━━ ENTRIES PROVIDED

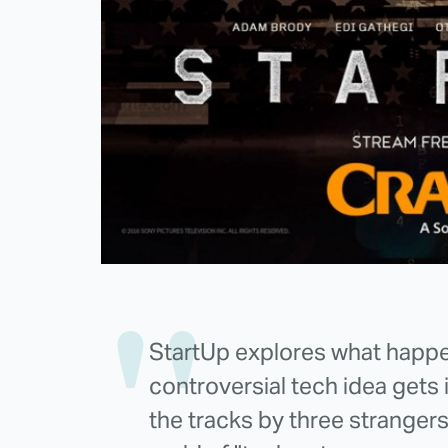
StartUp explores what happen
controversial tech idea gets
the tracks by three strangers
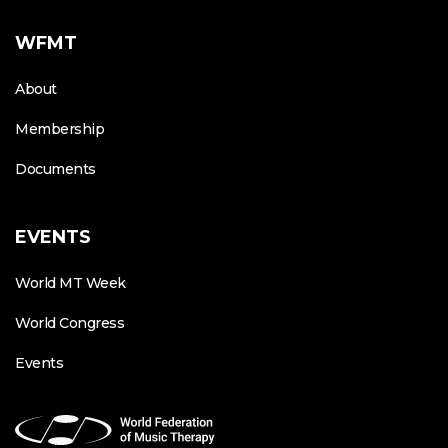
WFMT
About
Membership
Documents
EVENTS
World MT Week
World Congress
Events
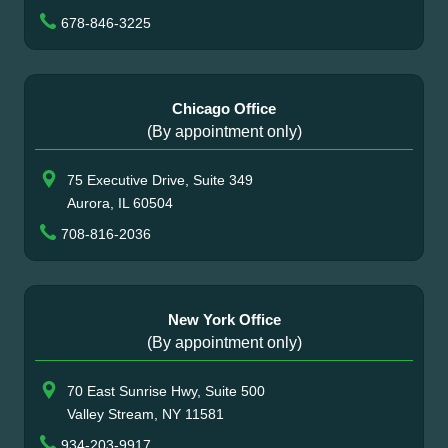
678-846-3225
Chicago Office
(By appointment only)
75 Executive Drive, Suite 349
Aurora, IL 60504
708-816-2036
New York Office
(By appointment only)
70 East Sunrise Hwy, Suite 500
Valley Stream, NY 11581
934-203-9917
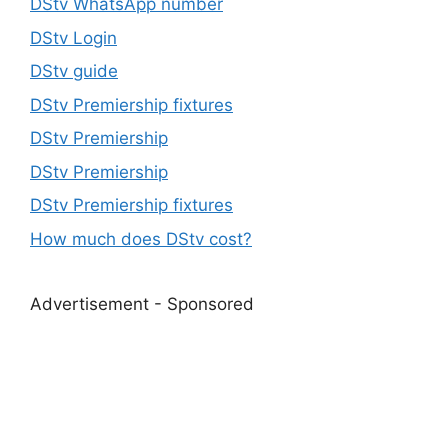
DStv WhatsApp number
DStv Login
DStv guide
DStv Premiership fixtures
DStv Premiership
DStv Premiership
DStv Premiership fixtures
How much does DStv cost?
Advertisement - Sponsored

━━━━
━━ ENTRIES PROVIDED

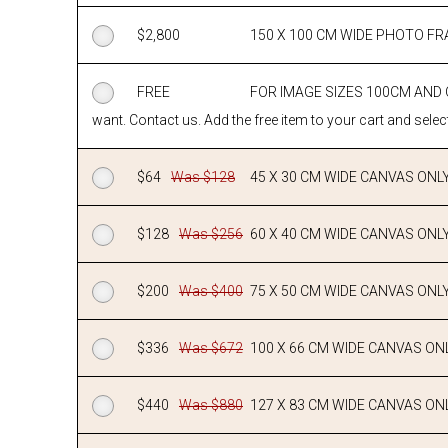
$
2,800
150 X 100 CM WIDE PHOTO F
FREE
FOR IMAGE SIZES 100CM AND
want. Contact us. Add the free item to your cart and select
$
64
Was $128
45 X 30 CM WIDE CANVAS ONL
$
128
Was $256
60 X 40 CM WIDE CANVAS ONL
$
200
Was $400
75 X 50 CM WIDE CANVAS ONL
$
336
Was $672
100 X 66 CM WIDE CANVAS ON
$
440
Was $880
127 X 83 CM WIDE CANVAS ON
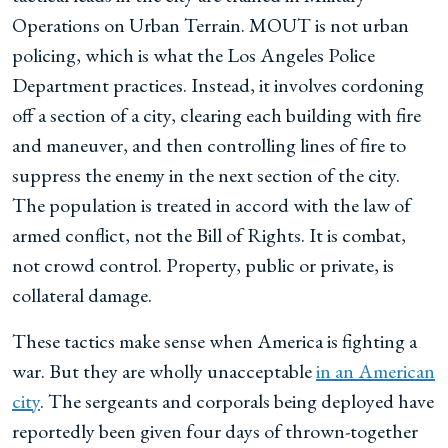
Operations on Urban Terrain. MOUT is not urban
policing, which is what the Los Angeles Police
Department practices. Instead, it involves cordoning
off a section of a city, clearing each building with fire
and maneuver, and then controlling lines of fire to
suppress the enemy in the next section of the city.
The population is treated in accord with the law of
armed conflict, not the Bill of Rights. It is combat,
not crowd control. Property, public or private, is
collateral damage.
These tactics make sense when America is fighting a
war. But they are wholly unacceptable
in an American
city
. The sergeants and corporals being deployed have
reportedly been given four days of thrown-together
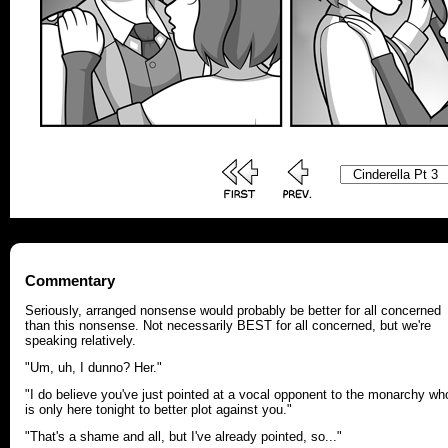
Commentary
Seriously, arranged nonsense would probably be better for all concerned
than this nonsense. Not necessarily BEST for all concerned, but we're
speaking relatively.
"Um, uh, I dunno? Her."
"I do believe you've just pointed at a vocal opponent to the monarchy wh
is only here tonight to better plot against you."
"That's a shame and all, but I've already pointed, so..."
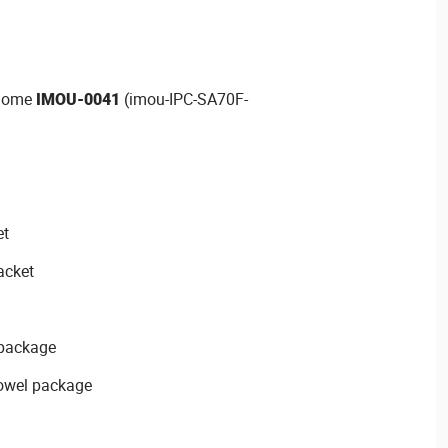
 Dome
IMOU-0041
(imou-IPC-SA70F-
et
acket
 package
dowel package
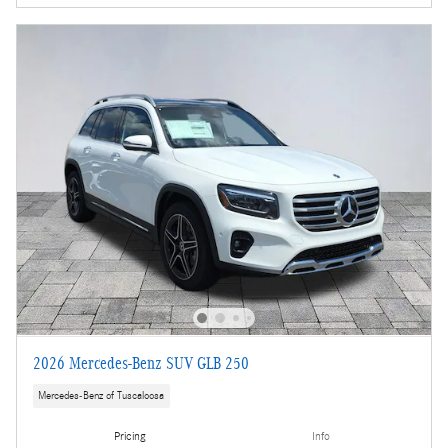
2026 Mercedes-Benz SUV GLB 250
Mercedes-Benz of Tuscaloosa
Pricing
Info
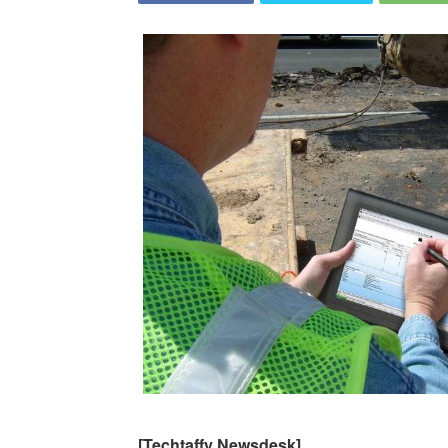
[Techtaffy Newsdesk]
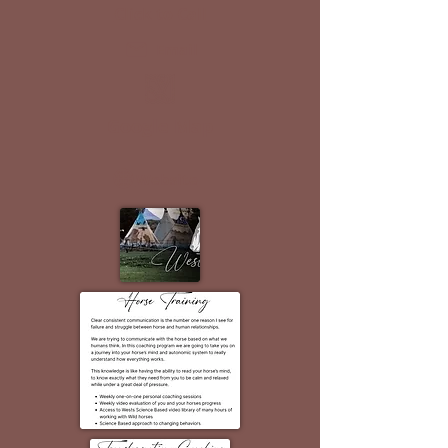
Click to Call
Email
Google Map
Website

━━━━
━━ ENTRIES PROVIDED

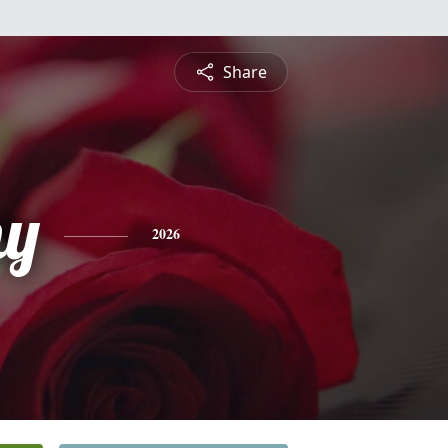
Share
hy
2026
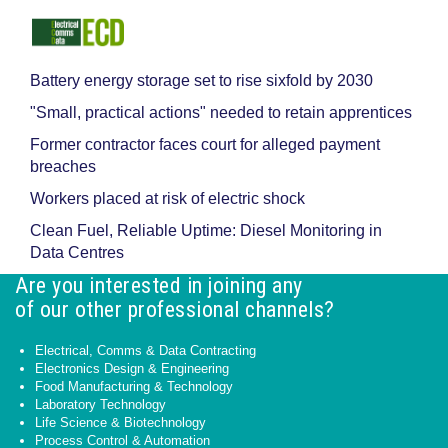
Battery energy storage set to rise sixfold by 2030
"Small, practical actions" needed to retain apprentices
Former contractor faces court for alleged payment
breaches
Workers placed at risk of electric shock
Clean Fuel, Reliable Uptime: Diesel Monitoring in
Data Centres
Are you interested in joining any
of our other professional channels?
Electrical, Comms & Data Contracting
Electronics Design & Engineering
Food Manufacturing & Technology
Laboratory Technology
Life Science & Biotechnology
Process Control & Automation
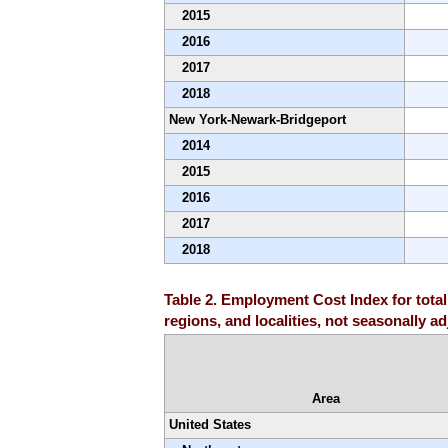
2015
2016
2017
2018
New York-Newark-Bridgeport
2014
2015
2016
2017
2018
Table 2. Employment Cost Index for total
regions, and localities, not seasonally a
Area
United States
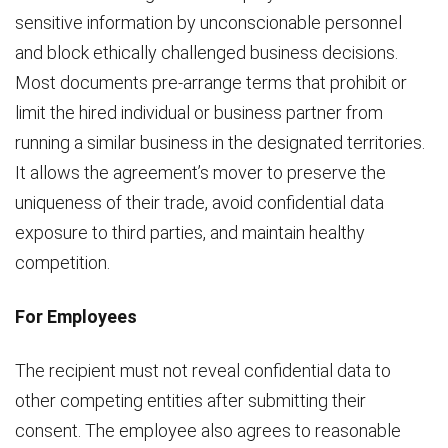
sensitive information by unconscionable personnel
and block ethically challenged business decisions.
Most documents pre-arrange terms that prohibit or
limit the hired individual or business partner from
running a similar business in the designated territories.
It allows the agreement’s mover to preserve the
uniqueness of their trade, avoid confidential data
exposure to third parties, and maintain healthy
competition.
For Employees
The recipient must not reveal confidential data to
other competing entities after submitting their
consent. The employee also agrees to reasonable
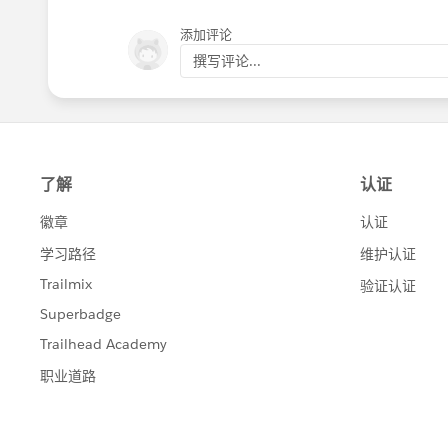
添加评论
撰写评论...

━━━━

EXERCISE GOAL
Copy out the lines from the line with "StartUp explores what happen" to the line with "934-203-9917", keeping both of those lines, and leave the pictures out.

OUTPUT FOR THIS TASK
StartUp explores what happen
controversial tech idea gets
the tracks by three strangers
WFMT
About
Membership
Documents
EVENTS
World MT Week
World Congress
Events
678-846-3225
Chicago Office
(By appointment only)
75 Executive Drive, Suite 349
Aurora, IL 60504
708-816-2036
New York Office
(By appointment only)
70 East Sunrise Hwy, Suite 500
Valley Stream, NY 11581
934-203-9917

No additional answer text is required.